– Ты меня не любишь! – воскликнула она.
– Я, тебя, чего? – помычал я.
– Ничтожество!– продолжение следовало длинным и для меня слишком путанным, с массой неизвестных слов, впервые услышанных мною от неё. Жена ушла, деньги быстро кончились, машина отошла к ней, вместо дома я жил теперь в узкой одно комнатке.
Вскоре мне пришлось работать, и это было безумно интересно, новые достойные люди: дядя Федор сутра мрачный, всё более светлевший с каждым выпитым стаканом; Максимыч, грубоватый, но в глубине тонкой души человек! Неординарный, по-своему эрудированный! Василь Андреич, немного чудаковатый, пьющий с трезвым взглядом на жизнь!
Так всё и шло, потихоньку, равномерными шлепками босых ног по голому полу, от кровати до крана, с работы на работу, от стакана до стакана и дальше, пока в один из воскресных дней проснувшись с похмелья, глотая холодную воду и выкуривая первую, самую приятную сигарету, я почувствовал, что что-то не так!
– Привет!– сказал он, и я вздрогнул,– ну и вонища у тебя тут!
– Это ты! – заплакал от радости я.
– Хм, кто же ещё?
– Я, я, я! – никак не удавалось выговорить мне.
– Болван ты! Стоило только оставить тебя одного! И вот результат!– он вздохнул, покачивая головой
– Будем начинать сначала! Начальство сказало, что это именно ты! Так что давай, одевайся, нужно серьёзно поговорить! А то в этом месте невозможно находиться. Бутылки, помойное ведро с плесенью, не мытая сто лет тарелка, идём!
Мы вышли, на улице солнце светило ясно, навстречу шел дядя Фёдор.
– Привет!– мы пожали друг другу руки.
– Ну, что, пивка? Как дошел-то ты? Болтался как сосиска!– он рассмеялся. – Пошли опохмелимся?!
Я приоткрыл рот, и тут шепнул он!
– Мне некогда, извини!
– Что это с тобой, заболел что ли?
– Пока! – бросил я, – всё нормально!
– Ну, ты даёшь!– сокрушался дядя Фёдор.
Я пошёл в парк, на лавочке было приятно курить.

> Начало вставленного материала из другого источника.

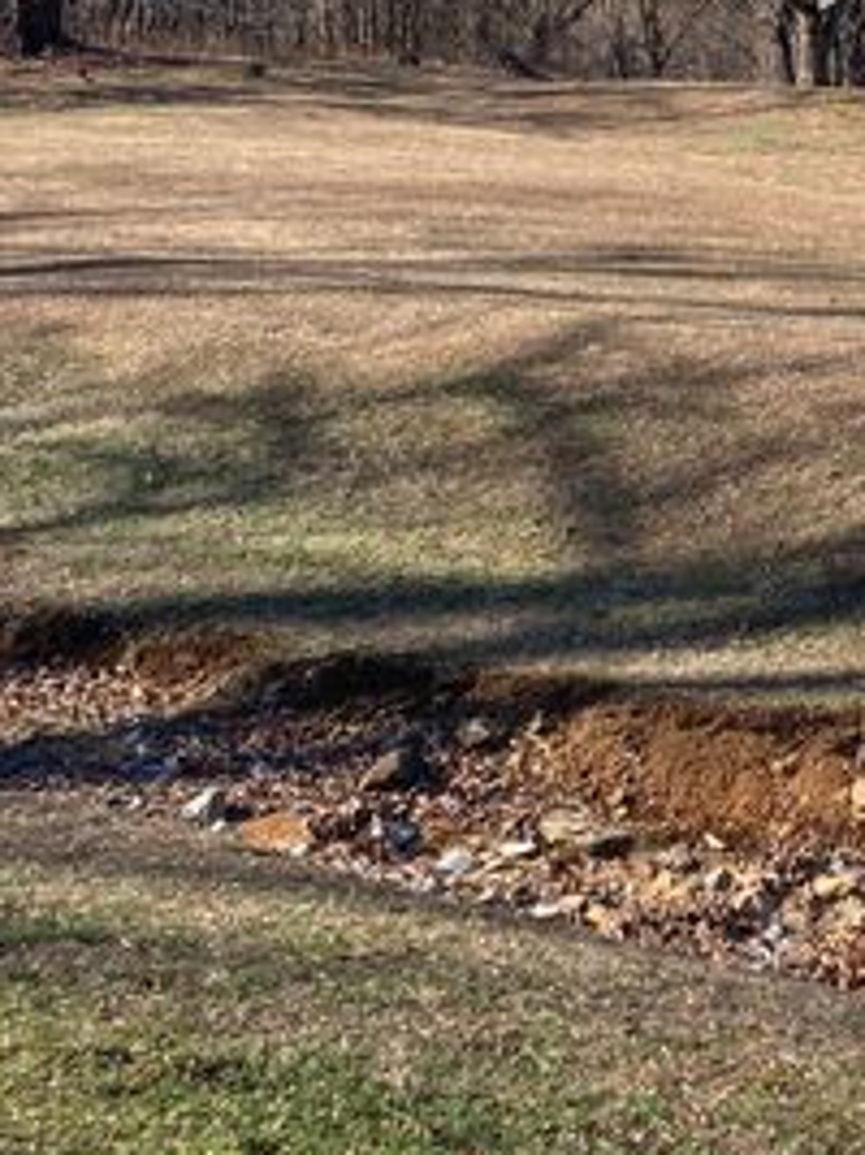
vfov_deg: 27.5
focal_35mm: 70
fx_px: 2334
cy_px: 309
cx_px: 977
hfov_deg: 20.0
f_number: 1.8
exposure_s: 1/842
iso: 20
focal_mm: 3.99
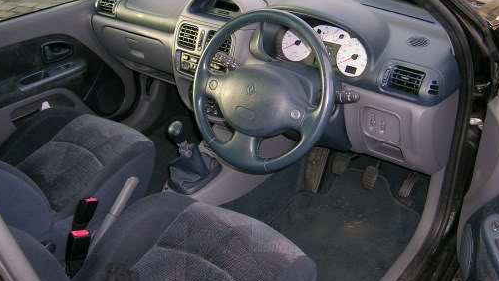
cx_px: 248
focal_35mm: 39
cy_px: 110
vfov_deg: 30.3
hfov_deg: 51.6
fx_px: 516
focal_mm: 5.4
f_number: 2.8
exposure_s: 1/60.1
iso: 83
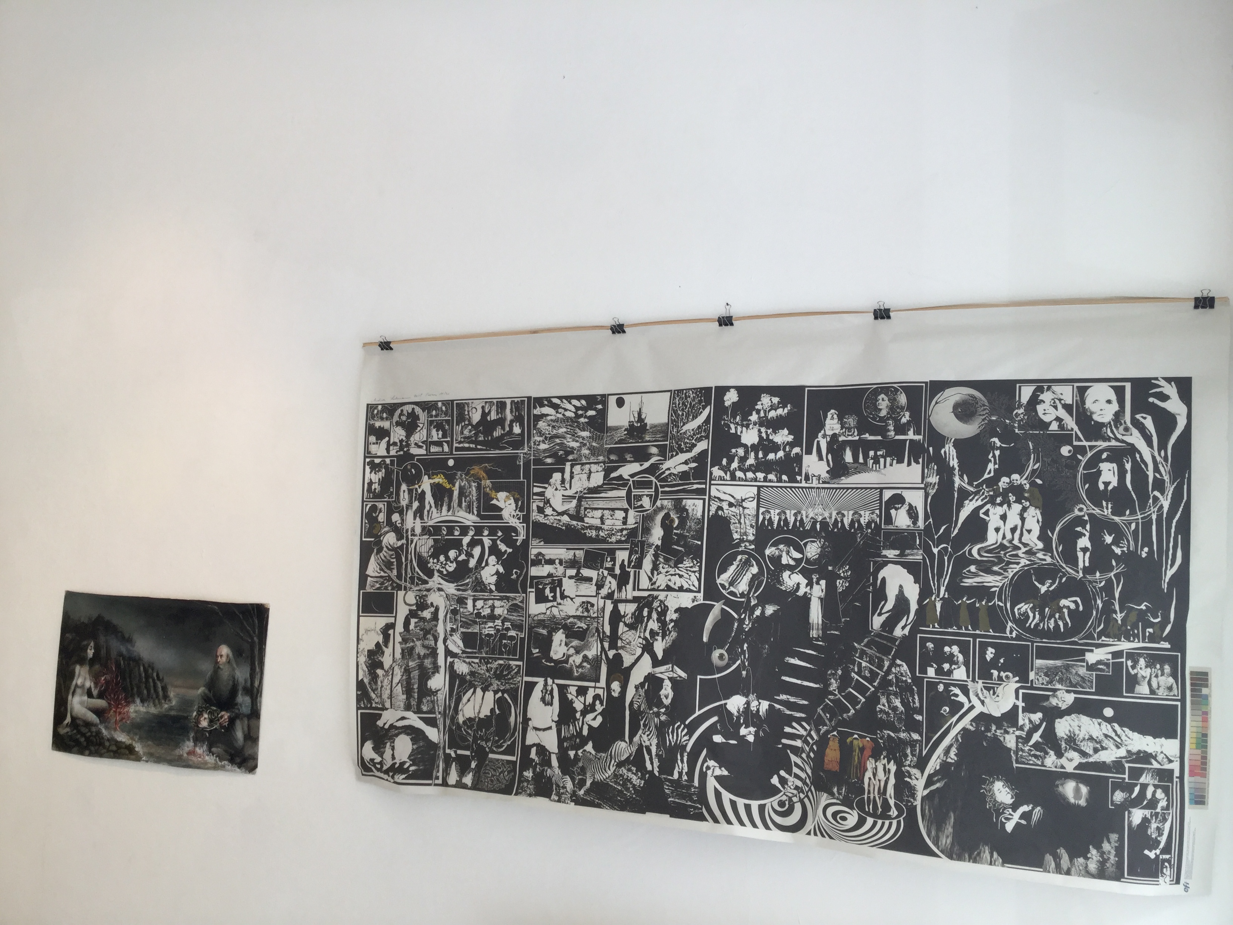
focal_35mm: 31
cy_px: 462
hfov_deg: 58.4
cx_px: 616
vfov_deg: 45.4
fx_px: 1104
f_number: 2.4
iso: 32
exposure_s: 1/50
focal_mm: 3.3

– Неужели ты не можешь чего-нибудь сочинить? Стихи, это так просто! Как один из моих коллег: выткался над озером…
– Каким к черту озером, кто на фиг выткался?
– Э-эх!– выдохнул он, – может, проза!?
– Брось, дружище, я безнадёжен! – вырвалось у меня.
– А, ну-ка!– воскликнул он,– и как это я не заметил! Ты рисовал на уроках!?
– Ну,– выдавил я.
– И, ведь, получалось! Господи как это я?
– Да что там ещё было делать?
– Так! – возбуждённо шепнул он, – ты вчера получил зарплату, у тебя рублей четыреста, идем за покупками!
Мы купили бумагу, карандашей и красок.
– Так, сто рублей у нас осталось! – считал он, – это маловато, пока хватит!
– Да, – соглашался морщась я, глядя на скромный пакет, где самой внушительной покупкой был ворох бумаги. Мы рисовали и пейзажи, и портреты, и даже натюрморты, он вздыхал и говорил всегда одну фразу:
– Не то, нет даже и проблеска.
День шел за днём, я как бирюк, сидел в квартире, рисуя всякую всячину, тоска обуяла меня, и было так грустно!
– Может, снова займёмся женщинами?– предложил я.
– Хватит!– отрезал он, – это мы уже проходили! Лучше попробуй какой-нибудь андеграунд: квадрат, шар, треугольник, бесконечность, что-то из фантастики, ну вообрази!
– Эх, а я так мечтал о встрече с тобой, а ты совсем другой!– говорил я ему.
– И ты тоже!– парировал он. – Не отвлекайся, пиши!
– Пиши!– передразнил я, – слушай, нужно выпить, я устал, сколько можно! Рисовать и рисовать! Надоело!
– Ну!– протяжно начал он, закончив совсем неожиданно: «Ладно!»
Бутылка водки, купленная внизу в ларьке, согревала сердце, я нёс её за пазухой.
– В пакет положи! – советовал он.
– Зачем?
– Ладно, иди, объясняй тебе мелочи!
– А ты не объясняй!
– Эх, ну, может, какая-нибудь профессия, что-нибудь эдакое!